EXTRAIT CHOISI:

L'exploitant et l'organisme de réglementation devront cependant faire preuve d'une grande vigilance. On ne peut tolérer que les valeurs d'exposition prédites se substituent à une surveillance assidue et à des mesures d'atténuation efficaces.

8.4 Le concept ALARA

En plus de respecter les limites prescrites, le promoteur doit se conformer au principe du « niveau de risque le plus bas que l'on peut raisonnablement atteindre » (concept ALARA). Il n'est pas admissible d'utiliser une approche particulière si une approche comparable, mais offrant une plus grande sécurité, existe. Toute exposition inutile est inacceptable, même si elle se situe en deçà des limites prescrites.

La nature hautement radioactive du minerai du lac Cigar impose des mesures exceptionnelles afin d'assurer le maintien des doses radiologiques en deçà des limites prescrites. L'aménagement d'une mine et la construction d'une usine de traitement qui assurent une valorisation du minerai sans exposer les travailleurs à des doses inacceptables constitueraient un exploit sur le plan de la technologie. Une fois les problèmes techniques résolus, il se pourrait que la vigilance s'émousse et qu'on laisse le projet se dérouler sans chercher à améliorer encore la sécurité. C'est ici que les exploitants et les responsables de la réglementation doivent appliquer le concept ALARA. Tous doivent poursuivre leurs efforts en vue d'améliorer la protection offerte aux travailleurs, même si les limites prescrites sont respectées. Il est condamnable sur les plans éthique et légal d'utiliser une façon de faire particulière s'il en existe une autre comparable qui assure une meilleure protection des travailleurs.

DONNÉES PRÉSENTÉES:
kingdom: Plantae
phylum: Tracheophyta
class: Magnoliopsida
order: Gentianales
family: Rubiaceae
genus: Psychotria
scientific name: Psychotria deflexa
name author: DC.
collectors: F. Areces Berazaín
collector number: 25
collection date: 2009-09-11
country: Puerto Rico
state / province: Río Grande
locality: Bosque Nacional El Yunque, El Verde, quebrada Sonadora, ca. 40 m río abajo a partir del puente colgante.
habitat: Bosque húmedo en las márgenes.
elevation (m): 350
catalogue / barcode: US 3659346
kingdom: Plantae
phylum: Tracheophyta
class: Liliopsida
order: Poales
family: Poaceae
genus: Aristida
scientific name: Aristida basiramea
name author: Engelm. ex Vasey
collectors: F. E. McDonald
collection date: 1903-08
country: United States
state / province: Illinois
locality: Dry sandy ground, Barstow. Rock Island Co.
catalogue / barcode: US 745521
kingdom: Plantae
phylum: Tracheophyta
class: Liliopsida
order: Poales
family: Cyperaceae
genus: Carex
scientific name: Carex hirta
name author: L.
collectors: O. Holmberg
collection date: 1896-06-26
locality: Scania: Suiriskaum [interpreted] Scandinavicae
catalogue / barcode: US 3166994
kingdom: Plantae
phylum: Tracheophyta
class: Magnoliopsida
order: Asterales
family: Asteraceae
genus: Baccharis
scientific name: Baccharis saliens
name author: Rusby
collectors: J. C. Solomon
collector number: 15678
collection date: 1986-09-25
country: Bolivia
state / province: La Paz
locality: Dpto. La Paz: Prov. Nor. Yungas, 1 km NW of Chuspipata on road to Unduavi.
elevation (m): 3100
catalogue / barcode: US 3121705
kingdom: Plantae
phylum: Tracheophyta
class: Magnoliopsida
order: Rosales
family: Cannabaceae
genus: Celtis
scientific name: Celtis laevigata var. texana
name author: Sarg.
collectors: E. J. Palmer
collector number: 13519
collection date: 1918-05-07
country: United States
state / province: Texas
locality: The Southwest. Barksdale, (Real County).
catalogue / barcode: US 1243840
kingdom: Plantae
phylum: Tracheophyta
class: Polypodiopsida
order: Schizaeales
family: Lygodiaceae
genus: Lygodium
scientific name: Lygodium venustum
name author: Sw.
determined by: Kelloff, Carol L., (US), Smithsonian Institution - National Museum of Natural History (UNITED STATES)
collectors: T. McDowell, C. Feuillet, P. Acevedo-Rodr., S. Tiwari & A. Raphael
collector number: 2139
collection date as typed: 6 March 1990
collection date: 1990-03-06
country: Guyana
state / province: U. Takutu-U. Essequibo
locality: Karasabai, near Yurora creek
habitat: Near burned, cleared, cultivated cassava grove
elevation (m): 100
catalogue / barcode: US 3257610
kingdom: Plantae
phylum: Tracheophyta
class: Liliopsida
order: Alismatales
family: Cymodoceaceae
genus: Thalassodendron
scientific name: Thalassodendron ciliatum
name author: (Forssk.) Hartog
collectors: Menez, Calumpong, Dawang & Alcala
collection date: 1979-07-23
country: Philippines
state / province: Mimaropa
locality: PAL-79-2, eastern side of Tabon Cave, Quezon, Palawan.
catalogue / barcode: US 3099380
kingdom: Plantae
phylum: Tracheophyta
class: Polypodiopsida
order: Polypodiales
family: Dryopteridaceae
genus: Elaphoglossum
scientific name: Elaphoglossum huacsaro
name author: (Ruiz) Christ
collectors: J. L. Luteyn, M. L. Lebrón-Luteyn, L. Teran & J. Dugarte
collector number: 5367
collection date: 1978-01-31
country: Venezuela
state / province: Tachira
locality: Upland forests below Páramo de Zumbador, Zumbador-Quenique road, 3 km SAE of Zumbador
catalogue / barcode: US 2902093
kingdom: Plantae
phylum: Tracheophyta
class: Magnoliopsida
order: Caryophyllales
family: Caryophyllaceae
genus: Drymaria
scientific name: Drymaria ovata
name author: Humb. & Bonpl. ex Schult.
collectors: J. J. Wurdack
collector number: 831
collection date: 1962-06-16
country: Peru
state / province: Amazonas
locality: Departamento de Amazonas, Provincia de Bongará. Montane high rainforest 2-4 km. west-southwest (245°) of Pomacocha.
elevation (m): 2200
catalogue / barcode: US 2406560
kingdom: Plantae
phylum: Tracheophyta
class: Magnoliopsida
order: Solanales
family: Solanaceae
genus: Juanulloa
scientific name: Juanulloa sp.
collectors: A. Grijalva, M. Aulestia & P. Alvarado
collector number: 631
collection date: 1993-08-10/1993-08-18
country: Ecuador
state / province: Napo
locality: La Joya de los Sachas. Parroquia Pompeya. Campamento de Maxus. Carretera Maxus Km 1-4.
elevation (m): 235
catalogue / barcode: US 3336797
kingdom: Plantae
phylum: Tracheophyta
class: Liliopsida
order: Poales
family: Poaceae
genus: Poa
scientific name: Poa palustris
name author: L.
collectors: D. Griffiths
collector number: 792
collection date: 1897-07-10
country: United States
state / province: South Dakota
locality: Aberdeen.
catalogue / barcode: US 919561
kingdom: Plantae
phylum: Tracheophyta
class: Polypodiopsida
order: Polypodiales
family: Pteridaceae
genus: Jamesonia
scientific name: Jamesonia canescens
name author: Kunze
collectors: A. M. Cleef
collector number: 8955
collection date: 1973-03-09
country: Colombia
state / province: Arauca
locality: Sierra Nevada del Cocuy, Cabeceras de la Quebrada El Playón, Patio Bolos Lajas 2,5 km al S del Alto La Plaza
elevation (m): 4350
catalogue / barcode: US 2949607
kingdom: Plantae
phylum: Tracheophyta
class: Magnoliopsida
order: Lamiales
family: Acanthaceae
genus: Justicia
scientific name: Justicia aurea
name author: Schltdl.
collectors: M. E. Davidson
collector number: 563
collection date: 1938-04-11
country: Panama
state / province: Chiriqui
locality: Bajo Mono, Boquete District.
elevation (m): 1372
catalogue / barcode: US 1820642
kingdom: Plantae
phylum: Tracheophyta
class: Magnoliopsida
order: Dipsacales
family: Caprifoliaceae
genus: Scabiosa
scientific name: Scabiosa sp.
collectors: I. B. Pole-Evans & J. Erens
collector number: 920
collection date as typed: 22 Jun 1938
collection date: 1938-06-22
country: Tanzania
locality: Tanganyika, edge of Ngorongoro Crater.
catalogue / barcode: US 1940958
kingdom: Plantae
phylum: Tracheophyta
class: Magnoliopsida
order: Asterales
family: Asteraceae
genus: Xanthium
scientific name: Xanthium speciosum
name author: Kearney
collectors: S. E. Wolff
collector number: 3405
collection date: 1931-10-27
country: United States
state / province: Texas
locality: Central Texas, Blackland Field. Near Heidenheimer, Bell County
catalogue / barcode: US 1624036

SÉRIE D'EXERCICES:
• A. Indiquez si chacune des affirmations suivantes concorde avec l'extrait sur le concept ALARA : (i) une exposition inutile est acceptable lorsqu'elle reste en deçà des limites prescrites ; (ii) le minerai du lac Cigar est de nature hautement radioactive ; (iii) les valeurs d'exposition prédites peuvent remplacer une surveillance assidue. Répondez par oui ou par non en citant à chaque fois les mots décisifs de l'extrait.
• B. Selon l'extrait sur le concept ALARA, à quel principe le promoteur doit-il se conformer en plus de respecter les limites prescrites ?
Les données n'ont aucun rapport avec l'extrait.

CORRIGÉS PAR EXERCICE:
• A.
(i) Non : « Toute exposition inutile est inacceptable, même si elle se situe en deçà des limites prescrites. »
(ii) Oui : « La nature hautement radioactive du minerai du lac Cigar impose des mesures exceptionnelles »
(iii) Non : « On ne peut tolérer que les valeurs d'exposition prédites se substituent à une surveillance assidue et à des mesures d'atténuation efficaces. »

• B. Au principe du « niveau de risque le plus bas que l'on peut raisonnablement atteindre », c'est-à-dire le concept ALARA.